# Exercise requirements:
A – In the passage on optimization algorithms, what four roles is the grey wolf population divided into?
B – From the passage on optimization algorithms, retype the part starting with "Workflow of Particle" and going on through "updated using Eq. 13.".

# Passage given:

The position of each particle is updated as shown in Eq. 12.

$$\:{x}_{i}^{\left(t+1\right)}={x}_{i}^{\left(t\right)}+{v}_{i}^{\left(t+1\right)}$$
(12)

This process continues until a stopping criterion such as convergence or maximum iterations is met.

PSO is well-suited for complex, non-differentiable optimization tasks, making it ideal for hyperparameter tuning. In this study, PSO significantly improved model performance, as visualized in Fig. 4, which outlines the algorithm’s workflow.

Fig. 4
figure 4

Workflow of Particle Swarm Optimization (PSO) Algorithm.

Grey Wolf optimization

Grey Wolf Optimization (GWO) is a nature-inspired metaheuristic algorithm based on the social structure and hunting behavior of grey wolves. The population is divided into four roles: Alpha (α), Beta (β), Delta (δ), and Omega (ω). The Alpha represents the best solution and leads the search, supported by Beta and Delta wolves, which refine and communicate decisions. Omega wolves act as exploratory agents, preserving population diversity and avoiding premature convergence50. This structured hierarchy ensures an effective balance between exploration and exploitation.

The wolves’ positions are updated using Eq. 13.

$$\:{X}_{i}\left(t+1\right)={X}_{\alpha\:}\left(t\right)-A.{D}_{\alpha\:}+{C}_{1}.\left({X}_{\alpha\:}\left(t\right)-{X}_{i}\left(t\right)\right)$$
(13)

where, \(\:A\) and \(\:{C}_{1}\) are coefficient vectors, and \(\:{D}_{\alpha\:}\) is the distance to the Alpha. The distance is computed using Eq. 14.

$$\:D=\left|C.\left({X}_{p}-{X}_{i}\right)\right|\:\:\:$$
(14)

The coefficient vectors are defined as:

$$\:A=2\alpha\:.{r}_{1}-a\:,$$
$$\:C=2.{r}_{2}$$
(15)

where, \(\:\alpha\:\) decreases linearly from 2 to 0 over iterations, and \(\:{r}_{1}\) and \(\:{r}_{2}\) are random vectors in the range [0,1].

The algorithm iteratively updates solutions until convergence, or a stopping criterion is met. As illustrated in Fig. 5, GWO was selected for its strong exploration–exploitation balance, making it highly effective for hyperparameter optimization in machine learning.

Fig. 5
figure 5

Workflow of the Grey Wolf Optimization (GWO) Algorithm.

Models

Accurate estimation of nanofluid specific heat capacity requires predictive models capable of capturing both linear and complex non-linear patterns. The study employed twelve models, combining machine learning and deep learning approaches. Machine learning models extracted structured relationships from input features, while deep learning models integrated feature extraction and regression within a unified framework using backpropagation51 for parameter adjustment based on error gradients.

# Raw records:
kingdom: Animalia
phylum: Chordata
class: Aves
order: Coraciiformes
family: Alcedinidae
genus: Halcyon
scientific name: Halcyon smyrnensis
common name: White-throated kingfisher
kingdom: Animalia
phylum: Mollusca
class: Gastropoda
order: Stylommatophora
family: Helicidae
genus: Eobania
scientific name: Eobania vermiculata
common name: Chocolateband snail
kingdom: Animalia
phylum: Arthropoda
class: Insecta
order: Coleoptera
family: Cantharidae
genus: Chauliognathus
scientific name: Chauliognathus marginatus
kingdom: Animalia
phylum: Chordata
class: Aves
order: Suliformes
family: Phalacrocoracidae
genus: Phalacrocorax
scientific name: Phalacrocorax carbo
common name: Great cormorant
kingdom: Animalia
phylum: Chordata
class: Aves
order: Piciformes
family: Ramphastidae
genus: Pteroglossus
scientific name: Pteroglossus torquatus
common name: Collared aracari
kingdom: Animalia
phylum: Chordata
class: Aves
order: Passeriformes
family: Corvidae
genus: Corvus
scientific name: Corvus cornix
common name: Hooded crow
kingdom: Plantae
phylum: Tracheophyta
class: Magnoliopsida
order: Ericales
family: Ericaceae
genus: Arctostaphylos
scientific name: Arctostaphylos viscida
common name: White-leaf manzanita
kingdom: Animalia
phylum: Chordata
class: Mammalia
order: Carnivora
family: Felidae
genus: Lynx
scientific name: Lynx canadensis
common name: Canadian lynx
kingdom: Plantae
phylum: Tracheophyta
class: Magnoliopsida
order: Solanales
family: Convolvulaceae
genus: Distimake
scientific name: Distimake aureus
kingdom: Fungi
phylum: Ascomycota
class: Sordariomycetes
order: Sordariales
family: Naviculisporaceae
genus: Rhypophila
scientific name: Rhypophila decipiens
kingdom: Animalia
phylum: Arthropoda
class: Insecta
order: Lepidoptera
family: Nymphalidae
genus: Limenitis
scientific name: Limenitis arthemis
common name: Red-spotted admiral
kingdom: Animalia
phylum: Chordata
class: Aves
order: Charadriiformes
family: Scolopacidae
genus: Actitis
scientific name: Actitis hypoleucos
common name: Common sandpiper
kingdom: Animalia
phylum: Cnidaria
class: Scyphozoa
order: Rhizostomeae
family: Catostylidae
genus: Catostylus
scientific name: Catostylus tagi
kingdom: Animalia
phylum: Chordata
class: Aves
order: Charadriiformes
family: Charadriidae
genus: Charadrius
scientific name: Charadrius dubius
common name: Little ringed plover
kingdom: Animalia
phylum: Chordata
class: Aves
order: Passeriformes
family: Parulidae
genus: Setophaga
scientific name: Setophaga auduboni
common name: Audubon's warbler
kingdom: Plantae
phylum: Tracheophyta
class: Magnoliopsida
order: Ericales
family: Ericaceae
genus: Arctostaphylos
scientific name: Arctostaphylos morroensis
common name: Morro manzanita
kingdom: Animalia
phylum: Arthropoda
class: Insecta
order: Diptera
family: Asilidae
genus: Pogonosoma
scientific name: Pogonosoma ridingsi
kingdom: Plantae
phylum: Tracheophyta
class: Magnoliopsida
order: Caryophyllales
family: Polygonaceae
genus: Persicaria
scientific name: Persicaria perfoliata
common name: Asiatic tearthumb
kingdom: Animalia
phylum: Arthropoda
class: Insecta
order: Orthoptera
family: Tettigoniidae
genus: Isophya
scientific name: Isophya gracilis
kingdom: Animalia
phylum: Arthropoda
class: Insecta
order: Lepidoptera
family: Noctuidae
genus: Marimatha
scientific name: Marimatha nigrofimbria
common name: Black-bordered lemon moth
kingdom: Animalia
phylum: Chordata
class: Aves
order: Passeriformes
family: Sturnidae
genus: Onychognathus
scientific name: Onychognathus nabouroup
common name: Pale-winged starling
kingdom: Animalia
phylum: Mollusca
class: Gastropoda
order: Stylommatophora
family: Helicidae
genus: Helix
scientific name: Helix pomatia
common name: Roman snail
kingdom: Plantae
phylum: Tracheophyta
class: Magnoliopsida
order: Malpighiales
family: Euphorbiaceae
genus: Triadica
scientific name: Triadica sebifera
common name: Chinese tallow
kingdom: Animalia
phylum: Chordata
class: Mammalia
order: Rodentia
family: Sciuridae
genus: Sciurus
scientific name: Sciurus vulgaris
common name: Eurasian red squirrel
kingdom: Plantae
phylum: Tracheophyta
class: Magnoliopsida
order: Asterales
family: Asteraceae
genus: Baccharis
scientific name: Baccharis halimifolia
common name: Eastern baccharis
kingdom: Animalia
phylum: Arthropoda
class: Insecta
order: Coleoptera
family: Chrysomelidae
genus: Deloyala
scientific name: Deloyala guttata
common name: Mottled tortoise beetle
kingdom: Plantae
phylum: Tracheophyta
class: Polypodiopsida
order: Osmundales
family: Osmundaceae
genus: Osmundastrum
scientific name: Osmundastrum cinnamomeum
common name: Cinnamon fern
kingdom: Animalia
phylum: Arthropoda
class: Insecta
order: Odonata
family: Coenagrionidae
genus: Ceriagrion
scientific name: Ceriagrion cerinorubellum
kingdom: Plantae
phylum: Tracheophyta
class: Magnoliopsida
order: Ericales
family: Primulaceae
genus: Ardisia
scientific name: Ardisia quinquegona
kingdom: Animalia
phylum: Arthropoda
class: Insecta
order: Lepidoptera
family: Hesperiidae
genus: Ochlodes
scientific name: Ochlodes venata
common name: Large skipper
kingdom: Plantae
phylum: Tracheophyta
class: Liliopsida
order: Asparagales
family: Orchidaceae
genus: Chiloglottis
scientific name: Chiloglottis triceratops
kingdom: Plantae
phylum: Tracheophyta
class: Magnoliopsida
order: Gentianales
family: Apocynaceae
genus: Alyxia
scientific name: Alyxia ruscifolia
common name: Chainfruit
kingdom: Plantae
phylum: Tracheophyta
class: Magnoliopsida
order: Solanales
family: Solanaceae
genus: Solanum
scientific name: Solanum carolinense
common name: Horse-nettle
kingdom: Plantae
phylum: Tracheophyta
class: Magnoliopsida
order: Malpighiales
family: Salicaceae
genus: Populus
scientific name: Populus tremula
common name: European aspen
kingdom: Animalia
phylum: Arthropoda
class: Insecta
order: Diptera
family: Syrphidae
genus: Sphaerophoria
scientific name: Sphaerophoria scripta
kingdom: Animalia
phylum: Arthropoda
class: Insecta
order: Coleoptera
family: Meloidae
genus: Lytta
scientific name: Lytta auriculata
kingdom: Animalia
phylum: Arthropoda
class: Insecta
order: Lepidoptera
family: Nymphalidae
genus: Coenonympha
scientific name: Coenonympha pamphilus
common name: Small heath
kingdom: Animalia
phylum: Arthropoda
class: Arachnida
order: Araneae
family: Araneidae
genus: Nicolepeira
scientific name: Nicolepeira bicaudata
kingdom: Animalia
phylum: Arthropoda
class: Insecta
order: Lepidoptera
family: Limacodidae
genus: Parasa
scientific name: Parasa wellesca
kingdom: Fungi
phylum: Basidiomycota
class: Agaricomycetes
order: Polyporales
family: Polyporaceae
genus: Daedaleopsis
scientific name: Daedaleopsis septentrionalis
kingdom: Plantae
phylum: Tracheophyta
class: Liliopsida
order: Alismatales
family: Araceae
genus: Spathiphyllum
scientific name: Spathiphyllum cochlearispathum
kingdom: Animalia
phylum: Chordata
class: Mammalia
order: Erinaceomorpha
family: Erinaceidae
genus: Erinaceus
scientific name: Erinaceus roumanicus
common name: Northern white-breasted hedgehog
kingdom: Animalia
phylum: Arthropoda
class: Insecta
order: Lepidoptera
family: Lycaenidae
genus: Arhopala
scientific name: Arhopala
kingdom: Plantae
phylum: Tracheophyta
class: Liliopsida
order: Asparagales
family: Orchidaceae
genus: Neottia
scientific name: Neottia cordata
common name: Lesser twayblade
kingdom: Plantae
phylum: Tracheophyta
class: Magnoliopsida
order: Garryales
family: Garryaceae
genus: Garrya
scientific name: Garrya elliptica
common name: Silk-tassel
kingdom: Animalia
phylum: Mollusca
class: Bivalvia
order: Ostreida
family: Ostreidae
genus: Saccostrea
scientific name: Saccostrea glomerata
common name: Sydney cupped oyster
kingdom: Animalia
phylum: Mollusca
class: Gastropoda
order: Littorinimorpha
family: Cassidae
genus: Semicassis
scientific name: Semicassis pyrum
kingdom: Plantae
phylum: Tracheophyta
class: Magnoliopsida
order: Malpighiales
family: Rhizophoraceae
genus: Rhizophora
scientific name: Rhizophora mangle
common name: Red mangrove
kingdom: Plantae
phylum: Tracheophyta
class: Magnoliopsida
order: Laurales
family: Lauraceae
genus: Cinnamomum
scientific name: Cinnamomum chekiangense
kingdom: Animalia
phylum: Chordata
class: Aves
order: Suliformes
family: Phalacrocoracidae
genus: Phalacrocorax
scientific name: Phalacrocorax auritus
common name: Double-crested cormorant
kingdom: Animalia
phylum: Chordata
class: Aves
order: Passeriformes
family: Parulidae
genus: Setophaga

# Solved problems:
A – Alpha (α), Beta (β), Delta (δ), and Omega (ω).

B –
Workflow of Particle Swarm Optimization (PSO) Algorithm.

Grey Wolf optimization

Grey Wolf Optimization (GWO) is a nature-inspired metaheuristic algorithm based on the social structure and hunting behavior of grey wolves. The population is divided into four roles: Alpha (α), Beta (β), Delta (δ), and Omega (ω). The Alpha represents the best solution and leads the search, supported by Beta and Delta wolves, which refine and communicate decisions. Omega wolves act as exploratory agents, preserving population diversity and avoiding premature convergence50. This structured hierarchy ensures an effective balance between exploration and exploitation.

The wolves’ positions are updated using Eq. 13.